Leese acknowledges that's not possible for many caregivers, whom she describes as "the invisible ones" who give up much of themselves but get little of the care and attention needed.
"Probably for two years, I felt like I wasn't me anymore and that comes with being a new mum when, all of a sudden, it's about what the baby needs but it was also suddenly about what Stefano needed but there's thousands and thousands and thousands of caregivers who live this every day and many of them never get a break."
As a child and teenager, Leese learned valuable lessons about determination, perseverance and spirit through growing up in Woodville in a household headed by a single mother, Carolyn. A teacher and singer, Carolyn started several culture groups in the area and Leese says involvement was compulsory for her, her brother and sister.
"There wasn't childcare, so we had to go along. From the age of 1, I was going to all these things with my brother and sister and watching them sing. When I was old enough to sing, I started. It was just a way of life. I didn't think that it was at all unusual; I thought everybody's lives were like that. Mum would just come home and play the piano for hours and we would just sing and jump on the couches and sing along."
Money was short so Leese took on part time jobs, often a couple at a time, to pay for things like choir camps but it wasn't until she finished her undergraduate degree at the University of Otago that she decided to be an opera singer. Up until then, she thought she might want to star in musical theatre but says having red hair, being tall and having the "wrong sort" of voice diminished her chances.
"You can't be tall on the musical theatre stage as a girl because the tenors are all short and, very much more than in opera, on the musical stage they like to use that dramatic contrast between men and women with height," she says.
"In opera, it's different and you often get women who are taller than men cast because it's more about the sound and dramatic capabilities as well. As I was finishing my three year degree, I was looking into other career options then I started winning a couple of competitions in my final year and I suddenly realised maybe, 'maybe I can actually form a career out of this.'"
She just wasn't always very open about it.
"The first thing you ask someone is, 'what do you do?' and I used to just start making things up because if you say you're an opera singer, people go, 'Oh God….' It's a conversation ender. You get a lot of flak. People go, 'oh well, do you like that?' A lot of people don't. I knew quite early on that people didn't like it; I was always quite realistic about that."

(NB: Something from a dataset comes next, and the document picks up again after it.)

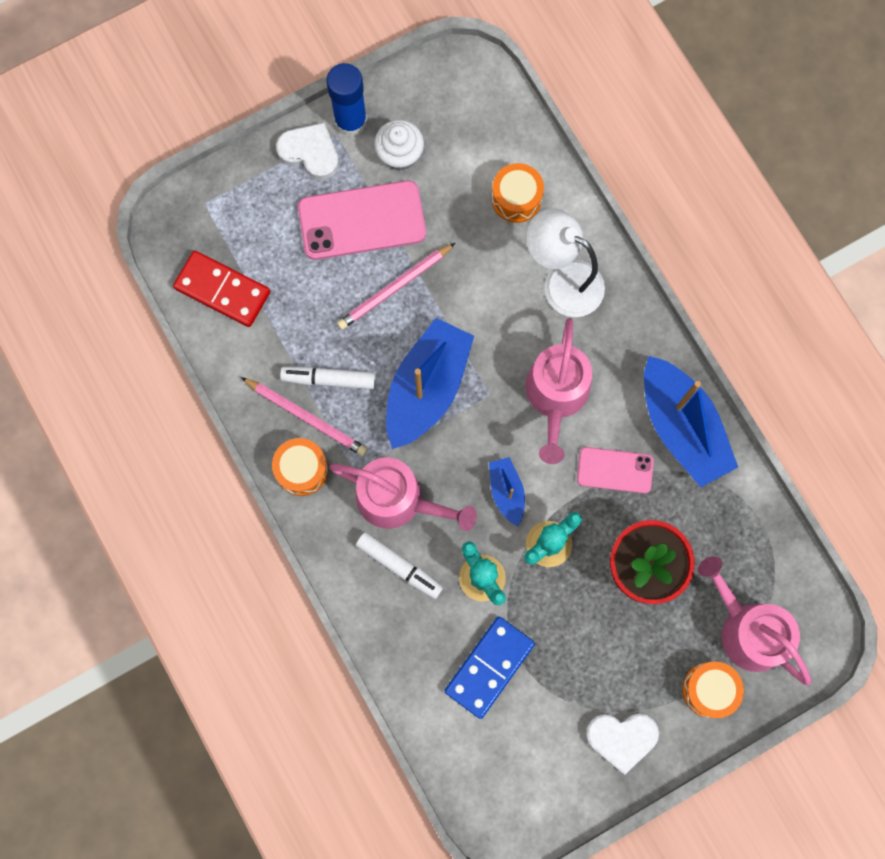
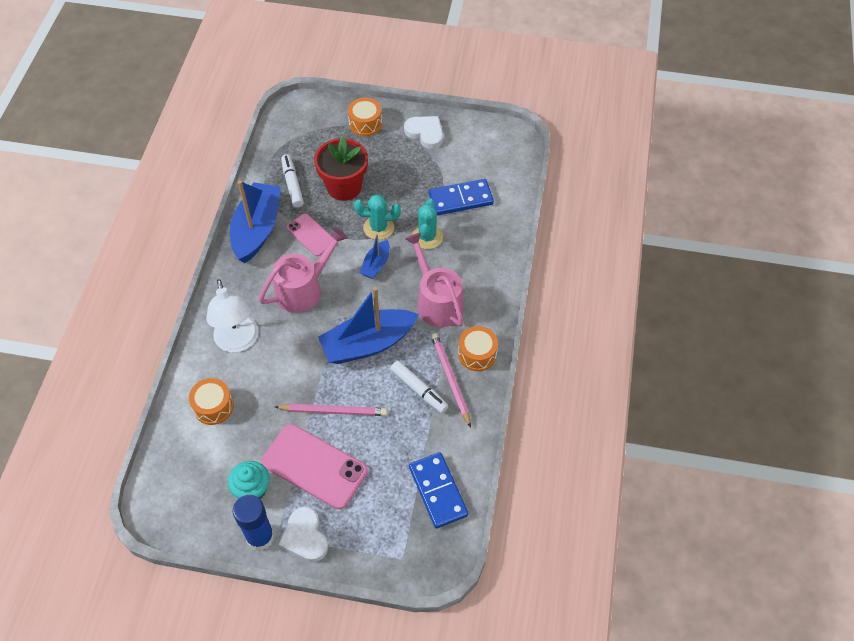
camera: 140 degrees left, 20 degrees down
red domino [173,251,270,327] -> blue domino [409,452,468,529]
white marker [356,532,443,599] -> white marker moved to [281,155,304,208]
white cupcake [374,120,424,171] -> turquoise cupcake [228,461,270,499]
pink watering can [698,556,812,685] -> none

She thinks, though, we'll like The Turn of the Screw. It's a different type of opera given a new twist by relocating Bly House to New Zealand, where the governess migrates to from the UK.

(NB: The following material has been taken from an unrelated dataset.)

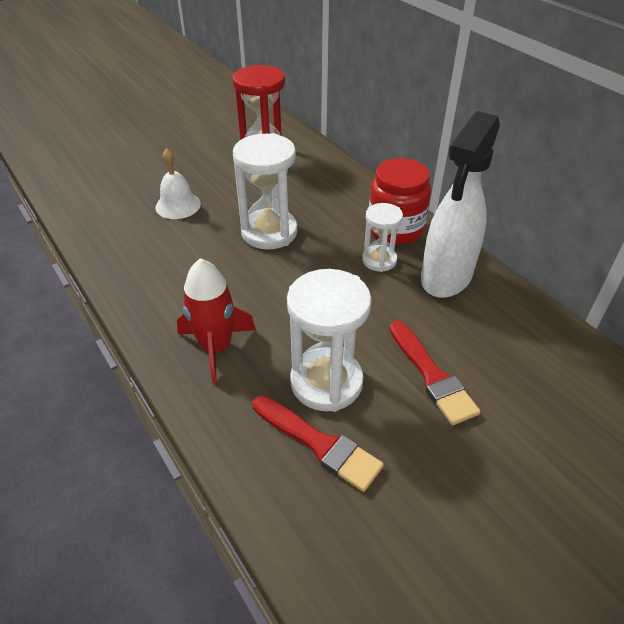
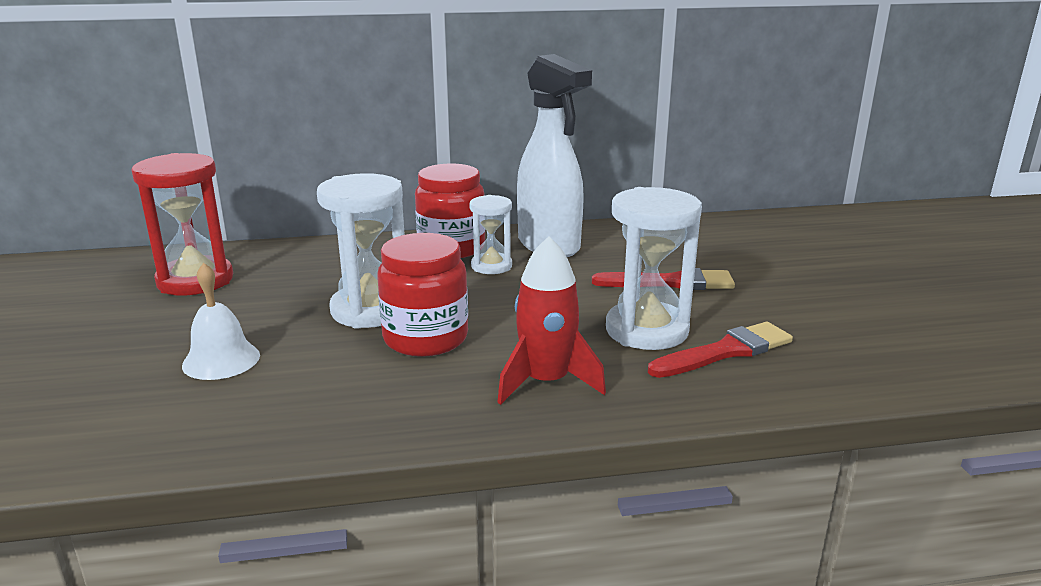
camera: 65 degrees left, 20 degrees down
none -> red jar [377,233,468,357]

"It's a scary journey and she's turning up to really unknown circumstances. All she knows is what this mysterious man in an office told her about the job and said, 'you must never contact me under any conditions whatsoever.' She's doing it all alone..."
Leese stars alongside fellow acclaimed opera singers Jared Holt, Patricia Wright and Madeleine Pierard who returns from London to appear. The children's roles are shared by talented young performers Lukas Maher, Alexandros Swallow, Flora Olivia Forbes and Alexa Harwood; the music from the Auckland Philharmonia Orchestra.
The Turn of the Screw, Wellington The Opera House, Thursday, October 5 and Sunday, October 7; ASB Waterfront Theatre, Friday, October 18, Sunday, October 20 and Wednesday, October 23.